In some embodiments, a device like device 2600 of FIG. 26 with multiple outputting mechanisms 2606 can be configured with the channel 3012, nozzle 3016, barrier 3030, and reservoir 3040 of FIGS. 30A and 30B. For example, each outputting mechanism 2606 in FIG. 26 can be configured as a nozzle 3014 with an exit opening 3018 and a reservoir 3040 with a barrier 3030 between the nozzle 3014 and reservoir 3040 as shown in FIGS. 30A and 30B, and the device 2600 can be configured with a channel 3012 leading into each such nozzle 3014 and a channel 3012 leading out of each such reservoir 3040 as illustrated in FIGS. 30A and 30B. Although there are five outputting mechanisms 2606 illustrated in FIG. 26, there can be fewer or more. In some embodiments, there can be many more such outputting mechanisms 2606 (e.g., one hundred or more). In operation, the device 2606 configured with the features of FIGS. 30A and 30B can be configured to direct cells 120 into each such nozzle 3014. Then, after there is at least one cell 120 trapped in the barriers 3040 (or nozzles 3016) of at least a desired number (e.g., all of) of the outputting mechanisms 2606, the outputting mechanism 2606 can be activated to express the trapped cells 120 in droplets (as discussed above) simultaneously.
FIG. 31 illustrates a process 3100 that is an example of operation of any of the processing/outputting devices illustrated in the figures or discussed herein.
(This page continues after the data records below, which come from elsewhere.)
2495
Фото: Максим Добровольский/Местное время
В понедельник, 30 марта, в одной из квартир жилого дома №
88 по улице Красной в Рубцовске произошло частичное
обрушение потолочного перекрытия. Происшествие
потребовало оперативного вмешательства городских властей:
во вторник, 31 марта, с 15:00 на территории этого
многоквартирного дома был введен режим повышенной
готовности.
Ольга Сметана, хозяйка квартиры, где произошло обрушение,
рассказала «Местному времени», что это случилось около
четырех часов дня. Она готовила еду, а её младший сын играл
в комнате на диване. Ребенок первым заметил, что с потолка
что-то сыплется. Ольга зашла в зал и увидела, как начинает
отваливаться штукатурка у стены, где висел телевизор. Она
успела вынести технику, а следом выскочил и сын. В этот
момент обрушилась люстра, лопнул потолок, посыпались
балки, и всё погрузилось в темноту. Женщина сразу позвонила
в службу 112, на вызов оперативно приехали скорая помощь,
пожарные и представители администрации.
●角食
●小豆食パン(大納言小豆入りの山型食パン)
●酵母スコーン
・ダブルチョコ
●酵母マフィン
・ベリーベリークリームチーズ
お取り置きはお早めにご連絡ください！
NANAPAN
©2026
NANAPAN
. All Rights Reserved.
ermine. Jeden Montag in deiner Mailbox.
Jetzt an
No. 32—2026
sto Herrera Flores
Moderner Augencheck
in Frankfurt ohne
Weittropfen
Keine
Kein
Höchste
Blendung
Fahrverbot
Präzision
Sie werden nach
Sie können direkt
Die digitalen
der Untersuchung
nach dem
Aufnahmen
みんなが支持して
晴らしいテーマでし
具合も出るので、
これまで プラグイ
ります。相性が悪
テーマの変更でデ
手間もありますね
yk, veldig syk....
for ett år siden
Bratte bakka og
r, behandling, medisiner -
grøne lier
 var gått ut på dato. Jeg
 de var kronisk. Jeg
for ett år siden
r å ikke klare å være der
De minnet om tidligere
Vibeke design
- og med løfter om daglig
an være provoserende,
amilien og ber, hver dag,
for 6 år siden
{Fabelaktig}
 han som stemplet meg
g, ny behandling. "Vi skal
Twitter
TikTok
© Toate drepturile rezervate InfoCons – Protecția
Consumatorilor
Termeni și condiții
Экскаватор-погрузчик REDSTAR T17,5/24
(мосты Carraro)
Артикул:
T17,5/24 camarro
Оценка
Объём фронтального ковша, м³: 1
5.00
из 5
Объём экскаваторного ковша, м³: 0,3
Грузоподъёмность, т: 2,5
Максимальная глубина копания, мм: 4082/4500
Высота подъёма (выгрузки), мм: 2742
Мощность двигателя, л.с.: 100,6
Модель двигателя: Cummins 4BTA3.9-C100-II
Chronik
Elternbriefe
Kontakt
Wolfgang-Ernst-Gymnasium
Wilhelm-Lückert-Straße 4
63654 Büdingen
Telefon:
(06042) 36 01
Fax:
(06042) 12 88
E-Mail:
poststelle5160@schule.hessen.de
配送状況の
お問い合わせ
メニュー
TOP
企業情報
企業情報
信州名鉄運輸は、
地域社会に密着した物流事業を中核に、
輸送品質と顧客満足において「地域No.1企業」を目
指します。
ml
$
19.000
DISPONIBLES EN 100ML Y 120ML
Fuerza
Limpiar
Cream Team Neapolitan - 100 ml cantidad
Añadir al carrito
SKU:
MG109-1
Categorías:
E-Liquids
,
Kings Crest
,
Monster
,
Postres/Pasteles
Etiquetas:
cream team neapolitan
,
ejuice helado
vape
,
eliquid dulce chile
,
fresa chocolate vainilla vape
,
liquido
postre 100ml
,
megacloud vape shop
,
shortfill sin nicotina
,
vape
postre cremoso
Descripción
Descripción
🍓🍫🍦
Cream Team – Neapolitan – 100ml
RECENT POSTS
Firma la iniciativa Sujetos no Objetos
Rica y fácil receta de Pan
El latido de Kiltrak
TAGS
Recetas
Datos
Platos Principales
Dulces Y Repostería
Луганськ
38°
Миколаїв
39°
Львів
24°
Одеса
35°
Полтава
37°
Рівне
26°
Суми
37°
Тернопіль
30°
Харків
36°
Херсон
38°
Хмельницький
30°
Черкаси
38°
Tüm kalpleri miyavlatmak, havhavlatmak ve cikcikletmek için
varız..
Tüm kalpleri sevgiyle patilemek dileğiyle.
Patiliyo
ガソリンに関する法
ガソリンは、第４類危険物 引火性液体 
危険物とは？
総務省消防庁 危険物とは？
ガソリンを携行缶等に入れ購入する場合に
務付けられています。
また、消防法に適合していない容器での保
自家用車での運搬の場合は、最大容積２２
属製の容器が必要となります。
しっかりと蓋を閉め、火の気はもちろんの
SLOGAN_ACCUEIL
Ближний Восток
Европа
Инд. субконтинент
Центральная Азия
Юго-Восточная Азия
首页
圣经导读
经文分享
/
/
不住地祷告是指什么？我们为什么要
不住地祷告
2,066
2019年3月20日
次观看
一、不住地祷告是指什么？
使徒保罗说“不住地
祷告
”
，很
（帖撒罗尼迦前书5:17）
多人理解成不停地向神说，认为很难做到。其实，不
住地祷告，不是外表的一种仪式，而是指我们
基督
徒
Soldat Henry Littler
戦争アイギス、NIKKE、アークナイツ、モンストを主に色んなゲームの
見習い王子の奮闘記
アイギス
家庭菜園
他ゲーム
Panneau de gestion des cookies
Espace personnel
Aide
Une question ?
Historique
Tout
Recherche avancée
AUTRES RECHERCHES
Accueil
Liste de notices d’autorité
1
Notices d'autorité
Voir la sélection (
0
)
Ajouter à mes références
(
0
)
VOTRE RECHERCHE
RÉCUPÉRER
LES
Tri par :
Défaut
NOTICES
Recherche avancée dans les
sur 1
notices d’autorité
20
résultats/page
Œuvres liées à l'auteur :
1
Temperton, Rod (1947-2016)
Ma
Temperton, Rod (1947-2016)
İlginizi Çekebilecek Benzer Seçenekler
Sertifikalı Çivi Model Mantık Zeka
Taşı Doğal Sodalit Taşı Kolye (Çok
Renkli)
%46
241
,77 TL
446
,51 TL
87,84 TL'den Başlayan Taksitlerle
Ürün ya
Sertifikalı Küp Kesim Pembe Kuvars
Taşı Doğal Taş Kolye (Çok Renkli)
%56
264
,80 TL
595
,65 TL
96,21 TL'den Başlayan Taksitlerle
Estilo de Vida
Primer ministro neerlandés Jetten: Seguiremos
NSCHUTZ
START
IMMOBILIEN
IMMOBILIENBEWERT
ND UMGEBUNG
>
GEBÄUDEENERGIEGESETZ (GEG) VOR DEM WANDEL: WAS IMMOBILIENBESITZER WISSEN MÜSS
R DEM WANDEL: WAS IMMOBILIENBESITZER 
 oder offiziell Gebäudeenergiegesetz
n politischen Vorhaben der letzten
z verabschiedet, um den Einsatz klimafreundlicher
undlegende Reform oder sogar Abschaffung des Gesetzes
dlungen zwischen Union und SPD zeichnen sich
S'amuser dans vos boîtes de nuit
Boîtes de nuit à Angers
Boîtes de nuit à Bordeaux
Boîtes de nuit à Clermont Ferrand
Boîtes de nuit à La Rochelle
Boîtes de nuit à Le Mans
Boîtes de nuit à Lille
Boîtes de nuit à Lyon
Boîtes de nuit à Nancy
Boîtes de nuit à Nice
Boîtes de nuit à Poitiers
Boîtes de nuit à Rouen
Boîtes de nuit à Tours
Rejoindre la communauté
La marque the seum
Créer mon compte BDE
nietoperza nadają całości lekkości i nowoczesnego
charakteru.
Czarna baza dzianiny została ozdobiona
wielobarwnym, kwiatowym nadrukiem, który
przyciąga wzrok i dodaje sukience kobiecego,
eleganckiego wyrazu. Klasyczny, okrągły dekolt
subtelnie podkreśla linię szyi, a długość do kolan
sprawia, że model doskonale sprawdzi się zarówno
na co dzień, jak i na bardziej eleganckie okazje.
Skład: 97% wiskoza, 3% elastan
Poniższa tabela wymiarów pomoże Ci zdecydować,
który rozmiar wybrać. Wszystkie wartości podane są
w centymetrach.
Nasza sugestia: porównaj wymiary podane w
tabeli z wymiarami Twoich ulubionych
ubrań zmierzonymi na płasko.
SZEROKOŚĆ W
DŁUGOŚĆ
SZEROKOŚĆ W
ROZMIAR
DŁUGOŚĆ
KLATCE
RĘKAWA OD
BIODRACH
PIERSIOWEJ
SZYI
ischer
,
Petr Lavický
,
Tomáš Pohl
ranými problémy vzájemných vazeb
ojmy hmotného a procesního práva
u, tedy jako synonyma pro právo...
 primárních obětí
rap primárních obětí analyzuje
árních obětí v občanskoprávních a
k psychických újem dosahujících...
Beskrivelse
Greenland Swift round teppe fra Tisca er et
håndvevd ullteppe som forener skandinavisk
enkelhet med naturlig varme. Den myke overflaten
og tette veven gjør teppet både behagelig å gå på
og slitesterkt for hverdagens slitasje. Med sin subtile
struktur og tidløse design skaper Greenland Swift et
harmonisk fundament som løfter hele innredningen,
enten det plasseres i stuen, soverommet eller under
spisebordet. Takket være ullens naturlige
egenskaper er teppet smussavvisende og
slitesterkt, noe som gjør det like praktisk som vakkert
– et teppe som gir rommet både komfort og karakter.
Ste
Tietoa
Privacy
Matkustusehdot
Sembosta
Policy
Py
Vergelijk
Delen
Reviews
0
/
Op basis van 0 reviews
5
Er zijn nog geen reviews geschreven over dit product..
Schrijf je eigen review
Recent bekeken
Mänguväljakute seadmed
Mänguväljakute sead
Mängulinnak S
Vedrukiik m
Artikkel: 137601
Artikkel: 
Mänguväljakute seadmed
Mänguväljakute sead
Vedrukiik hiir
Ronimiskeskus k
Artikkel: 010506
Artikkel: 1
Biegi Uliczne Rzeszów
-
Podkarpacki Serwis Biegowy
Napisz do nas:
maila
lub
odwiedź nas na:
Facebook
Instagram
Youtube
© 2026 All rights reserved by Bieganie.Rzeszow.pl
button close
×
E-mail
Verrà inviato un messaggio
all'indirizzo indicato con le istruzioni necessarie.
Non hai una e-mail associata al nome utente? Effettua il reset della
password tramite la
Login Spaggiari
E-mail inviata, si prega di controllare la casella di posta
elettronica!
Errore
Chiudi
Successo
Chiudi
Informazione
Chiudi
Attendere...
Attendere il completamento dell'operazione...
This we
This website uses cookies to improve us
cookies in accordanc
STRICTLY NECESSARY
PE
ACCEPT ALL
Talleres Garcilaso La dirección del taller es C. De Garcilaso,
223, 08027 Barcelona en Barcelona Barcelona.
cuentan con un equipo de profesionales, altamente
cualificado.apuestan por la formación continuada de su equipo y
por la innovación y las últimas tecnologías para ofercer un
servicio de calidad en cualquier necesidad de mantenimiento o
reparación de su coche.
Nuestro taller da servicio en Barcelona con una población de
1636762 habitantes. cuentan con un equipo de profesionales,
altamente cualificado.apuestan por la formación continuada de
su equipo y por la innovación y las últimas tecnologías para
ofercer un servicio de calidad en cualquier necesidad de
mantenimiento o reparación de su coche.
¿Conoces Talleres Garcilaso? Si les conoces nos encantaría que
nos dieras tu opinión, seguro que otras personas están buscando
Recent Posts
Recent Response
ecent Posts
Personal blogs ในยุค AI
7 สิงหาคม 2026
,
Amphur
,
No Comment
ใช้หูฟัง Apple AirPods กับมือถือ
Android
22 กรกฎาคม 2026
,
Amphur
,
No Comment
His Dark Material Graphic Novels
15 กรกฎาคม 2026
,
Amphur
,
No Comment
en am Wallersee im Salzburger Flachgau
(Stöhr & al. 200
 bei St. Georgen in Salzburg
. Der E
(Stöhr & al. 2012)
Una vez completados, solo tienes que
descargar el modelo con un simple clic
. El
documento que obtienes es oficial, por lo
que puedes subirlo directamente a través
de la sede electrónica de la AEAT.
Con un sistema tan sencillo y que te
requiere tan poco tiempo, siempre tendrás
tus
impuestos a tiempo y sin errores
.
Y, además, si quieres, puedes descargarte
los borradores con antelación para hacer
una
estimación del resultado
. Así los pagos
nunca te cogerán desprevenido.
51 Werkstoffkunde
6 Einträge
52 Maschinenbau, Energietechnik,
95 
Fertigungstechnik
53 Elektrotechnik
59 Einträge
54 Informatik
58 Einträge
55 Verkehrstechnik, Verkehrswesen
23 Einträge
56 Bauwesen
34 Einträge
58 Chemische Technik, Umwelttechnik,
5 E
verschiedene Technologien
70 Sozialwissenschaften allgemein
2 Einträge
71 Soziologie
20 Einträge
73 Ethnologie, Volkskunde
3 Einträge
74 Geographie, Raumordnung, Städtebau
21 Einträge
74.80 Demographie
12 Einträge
As shown, at step 3102, the process 3100 can select one or more micro-objects 122. Step 3102 can be performed with the processing mechanism 110 generally in any way discussed above. For example, step 3102 can be performed with the OET apparatus 400 of FIG. 4, for example, as illustrated in FIG. 5 or 6 and discussed above with respect to those figures.
At step 3104, the process 3100 can move the selected micro-object(s) 122 into the outputting mechanism 114. Alternatively, step 3102 can be skipped or not included in process 3100, in which case one or more micro-objects 122 can be moved into the outputting mechanism 114 regardless of whether those micro-objects 122 were previously selected. Regardless of whether step 3102 is performed, step 3104 can be performed by moving one or more micro-objects 122 in any manor discussed above.
At step 3106, the micro-object(s) 122 moved into the expressing mechanism 114 can be expressed in a droplet 126, which can be accomplished in any manor discussed above.
Although specific embodiments and applications of the invention have been described in this specification, these embodiments and applications are exemplary only, and many variations are possible.